Molto bello e importante, grazie Fabio, come sempre tu ci sei.

Anonimo ha detto...

La presentazione dellamostra èandata bene ed èstata interessante. Che bella la sede della Fabriceria !!!!Complimenti Francesco e gli altri !!!!

Irene-Bologna ha detto...

Grazie verrò a vedere la mostra.

prof. Zuini ha detto...

La sede della mostra è stupenda e Romea Ravazzi appare veramente grande pittrice.

Anonimo ha detto...

Questo saggio mi spiega tante cose,grazie.

Da Lugano. ha detto...

Verrò a vedere la mostra. Grazie

Un viaggiatore. ha detto...

La mostra è molto bella,lei era veramente brava. Le altre un pòmeno.Ma va bene così. Lei è interessante come personaggio.Questa 'Indagine' spiega molti aspetti interessanti della vicenda e della storia artistica di Pienza nel Novecento. Grazie molte.

Anonimo ha detto...

Bello, fabio...ma ci vole la laurea per leggelo tutto..

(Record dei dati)

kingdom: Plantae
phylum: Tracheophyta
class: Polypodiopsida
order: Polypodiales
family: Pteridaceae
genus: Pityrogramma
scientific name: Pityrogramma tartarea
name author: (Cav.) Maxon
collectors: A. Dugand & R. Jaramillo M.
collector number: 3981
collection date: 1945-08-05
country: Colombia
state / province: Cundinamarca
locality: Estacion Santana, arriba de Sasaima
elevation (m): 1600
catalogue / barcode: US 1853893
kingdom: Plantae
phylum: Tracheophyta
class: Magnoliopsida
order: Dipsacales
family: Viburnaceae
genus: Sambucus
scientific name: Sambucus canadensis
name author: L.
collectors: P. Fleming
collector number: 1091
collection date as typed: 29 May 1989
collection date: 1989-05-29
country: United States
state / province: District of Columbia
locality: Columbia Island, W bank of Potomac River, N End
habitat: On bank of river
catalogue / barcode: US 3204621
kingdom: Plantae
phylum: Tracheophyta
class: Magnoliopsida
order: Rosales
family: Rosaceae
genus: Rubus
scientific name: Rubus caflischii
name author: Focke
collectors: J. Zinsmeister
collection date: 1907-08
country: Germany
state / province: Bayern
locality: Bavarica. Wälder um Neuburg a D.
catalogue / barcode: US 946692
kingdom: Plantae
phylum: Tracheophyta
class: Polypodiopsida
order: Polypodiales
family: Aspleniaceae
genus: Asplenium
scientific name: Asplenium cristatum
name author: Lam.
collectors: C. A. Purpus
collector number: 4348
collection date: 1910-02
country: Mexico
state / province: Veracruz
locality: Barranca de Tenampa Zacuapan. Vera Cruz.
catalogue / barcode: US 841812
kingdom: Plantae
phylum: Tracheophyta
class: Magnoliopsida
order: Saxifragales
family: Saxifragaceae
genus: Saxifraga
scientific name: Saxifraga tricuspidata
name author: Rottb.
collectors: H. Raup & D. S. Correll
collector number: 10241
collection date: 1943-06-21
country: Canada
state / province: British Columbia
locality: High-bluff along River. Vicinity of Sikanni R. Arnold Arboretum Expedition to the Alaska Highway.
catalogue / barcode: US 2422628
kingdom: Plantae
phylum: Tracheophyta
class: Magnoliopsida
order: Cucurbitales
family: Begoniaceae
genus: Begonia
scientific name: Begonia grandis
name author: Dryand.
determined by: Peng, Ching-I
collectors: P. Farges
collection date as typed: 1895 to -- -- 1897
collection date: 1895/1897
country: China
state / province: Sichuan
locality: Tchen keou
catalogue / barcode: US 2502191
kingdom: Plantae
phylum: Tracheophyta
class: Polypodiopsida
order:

» Parti dell'esercizio
1 > Nei commenti sulla mostra, come appare Romea Ravazzi secondo il prof. Zuini?
2 > Puoi restituire il passo dei commenti sulla mostra che inizia con "Da Lugano. ha" e finisce con "Novecento. Grazie molte."?

» Soluzioni dell'esercizio
1 > Appare veramente una grande pittrice.

2 >
Da Lugano. ha detto...

Verrò a vedere la mostra. Grazie

Un viaggiatore. ha detto...

La mostra è molto bella,lei era veramente brava. Le altre un pòmeno.Ma va bene così. Lei è interessante come personaggio.Questa 'Indagine' spiega molti aspetti interessanti della vicenda e della storia artistica di Pienza nel Novecento. Grazie molte.